Due to the audience occasionally being more vocal or more active, Geva is relying on its staff to help provide another level of security and communication to those both backstage and onstage. 

“So now we’re making sure that all of the volunteers and ushers are the eyes and ears in the house,” Greer said. “That they are at five points around the audience to make sure that nothing ever gets dangerous. They relay back to the front of the house, front of the house to the stage manager, stage manager [relays] backstage in case anything happens.” 

Additionally, Greer also discussed the importance of keeping the actors’ safety a top priority and Geva’s support in their breaking character should danger arise. 

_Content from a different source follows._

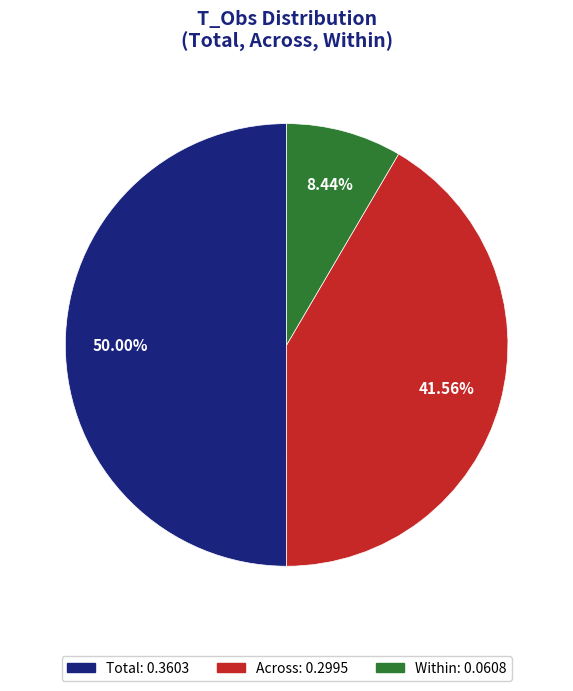

Between Total and Across, which is larger?

Total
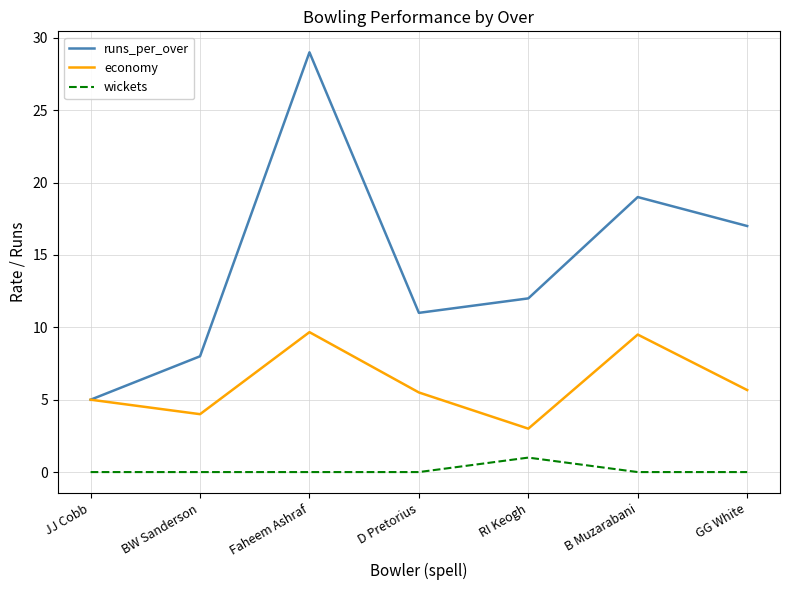

Rank the series at B Muzarabani from highest to lowest value.

runs_per_over, economy, wickets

“If you know performers, and if there are any actors in the house, you are inside of your own head and you’re trying to keep this illusion this live searching for the truth alive. You don’t want to let that go,” Greer said. “You don’t know at what point something might become dangerous. It was important for us to let them know if anything like that happens [the actors] have our complete support and permission to walk off the stage. Now they know that, but they need to know that in the back of their minds in case something happened.” 

The role of both theater and theater-goers is changing with the younger generations. Though some practices have been modified, Kellogg believes it’s purpose has remained the same over time. 

“The purpose of theater is to comfort the afflicted and afflict the comfortable,” Kellogg said. 

The goal is that when and audience member leaves the show, they are left thinking critically about the world around them, allowing for a reinterpretation and new perspective on how the world operates.